__Input material__:
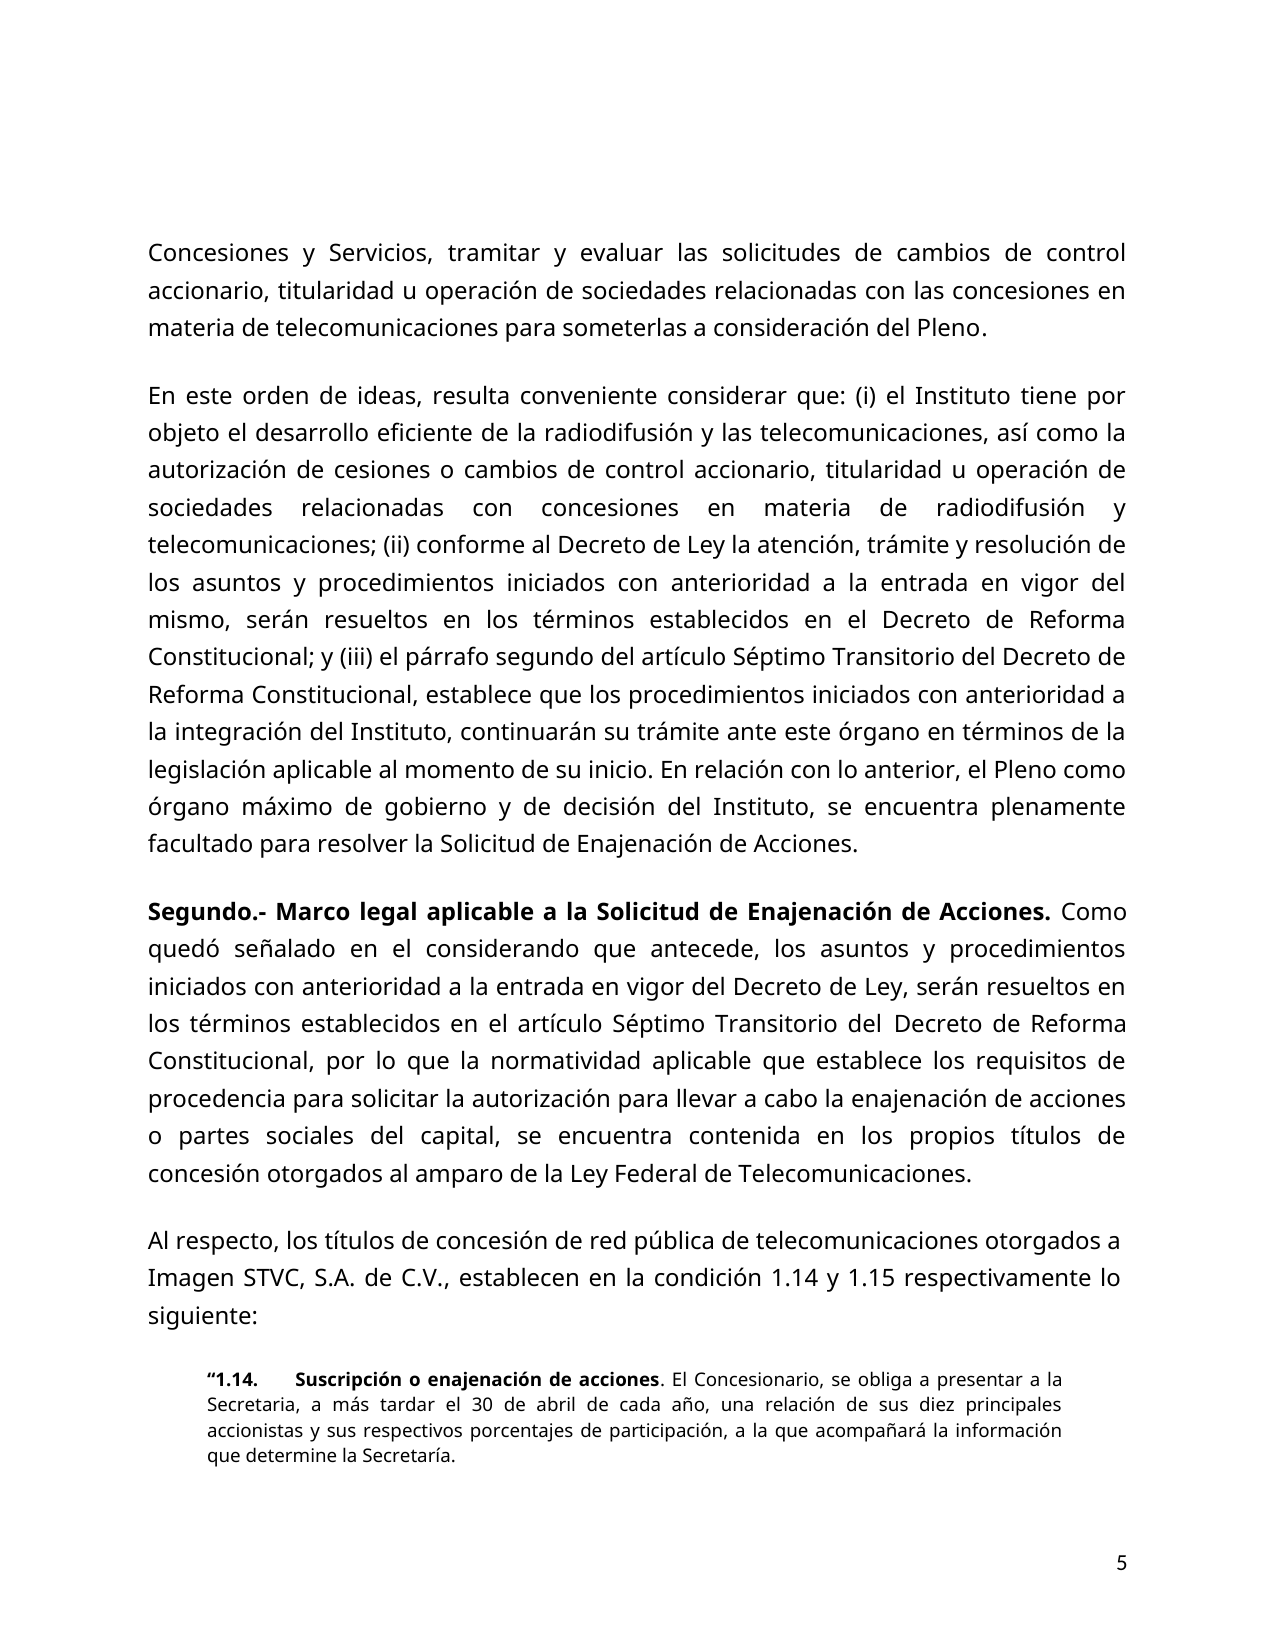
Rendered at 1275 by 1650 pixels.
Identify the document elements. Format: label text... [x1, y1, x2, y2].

text Segundo.- Marco legal aplicable a la Solicitud de Enajenación de Acciones. Como quedó señalado en el considerando que antecede, los asuntos y procedimientos iniciados con anterioridad a la entrada en vigor del Decreto de Ley, serán resueltos en los términos establecidos en el artículo Séptimo Transitorio del Decreto de Reforma Constitucional, por lo que la normatividad aplicable que establece los requisitos de procedencia para solicitar la autorización para llevar a cabo la enajenación de acciones o partes sociales del capital, se encuentra contenida en los propios títulos de concesión otorgados al amparo de la Ley Federal de Telecomunicaciones. [148, 894, 1127, 1189]
text Al respecto, los títulos de concesión de red pública de telecomunicaciones otorgados a Imagen STVC, S.A. de C.V., establecen en la condición 1.14 y 1.15 respectivamente lo siguiente: [148, 1224, 1122, 1331]
text “1.14. Suscripción o enajenación de acciones. El Concesionario, se obliga a presentar a la Secretaria, a más tardar el 30 de abril de cada año, una relación de sus diez principales accionistas y sus respectivos porcentajes de participación, a la que acompañará la información que determine la Secretaría. [207, 1366, 1063, 1468]
text En este orden de ideas, resulta conveniente considerar que: (i) el Instituto tiene por objeto el desarrollo eficiente de la radiodifusión y las telecomunicaciones, así como la autorización de cesiones o cambios de control accionario, titularidad u operación de sociedades relacionadas con concesiones en materia de radiodifusión y telecomunicaciones; (ii) conforme al Decreto de Ley la atención, trámite y resolución de los asuntos y procedimientos iniciados con anterioridad a la entrada en vigor del mismo, serán resueltos en los términos establecidos en el Decreto de Reforma Constitucional; y (iii) el párrafo segundo del artículo Séptimo Transitorio del Decreto de Reforma Constitucional, establece que los procedimientos iniciados con anterioridad a la integración del Instituto, continuarán su trámite ante este órgano en términos de la legislación aplicable al momento de su inicio. En relación con lo anterior, el Pleno como órgano máximo de gobierno y de decisión del Instituto, se encuentra plenamente facultado para resolver la Solicitud de Enajenación de Acciones. [148, 378, 1127, 860]
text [148, 236, 1127, 344]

__About this task__: Restate the whole listing exactly as written, minus the pictures.

__Solution to this exercise__:
Rendered at 1275 by 1650 pixels.
Identify the document elements. Format: label text... [x1, y1, x2, y2].

text Segundo.- Marco legal aplicable a la Solicitud de Enajenación de Acciones. Como quedó señalado en el considerando que antecede, los asuntos y procedimientos iniciados con anterioridad a la entrada en vigor del Decreto de Ley, serán resueltos en los términos establecidos en el artículo Séptimo Transitorio del Decreto de Reforma Constitucional, por lo que la normatividad aplicable que establece los requisitos de procedencia para solicitar la autorización para llevar a cabo la enajenación de acciones o partes sociales del capital, se encuentra contenida en los propios títulos de concesión otorgados al amparo de la Ley Federal de Telecomunicaciones. [148, 894, 1127, 1189]
text Al respecto, los títulos de concesión de red pública de telecomunicaciones otorgados a Imagen STVC, S.A. de C.V., establecen en la condición 1.14 y 1.15 respectivamente lo siguiente: [148, 1224, 1122, 1331]
text “1.14. Suscripción o enajenación de acciones. El Concesionario, se obliga a presentar a la Secretaria, a más tardar el 30 de abril de cada año, una relación de sus diez principales accionistas y sus respectivos porcentajes de participación, a la que acompañará la información que determine la Secretaría. [207, 1366, 1063, 1468]
text En este orden de ideas, resulta conveniente considerar que: (i) el Instituto tiene por objeto el desarrollo eficiente de la radiodifusión y las telecomunicaciones, así como la autorización de cesiones o cambios de control accionario, titularidad u operación de sociedades relacionadas con concesiones en materia de radiodifusión y telecomunicaciones; (ii) conforme al Decreto de Ley la atención, trámite y resolución de los asuntos y procedimientos iniciados con anterioridad a la entrada en vigor del mismo, serán resueltos en los términos establecidos en el Decreto de Reforma Constitucional; y (iii) el párrafo segundo del artículo Séptimo Transitorio del Decreto de Reforma Constitucional, establece que los procedimientos iniciados con anterioridad a la integración del Instituto, continuarán su trámite ante este órgano en términos de la legislación aplicable al momento de su inicio. En relación con lo anterior, el Pleno como órgano máximo de gobierno y de decisión del Instituto, se encuentra plenamente facultado para resolver la Solicitud de Enajenación de Acciones. [148, 378, 1127, 860]
text [148, 236, 1127, 344]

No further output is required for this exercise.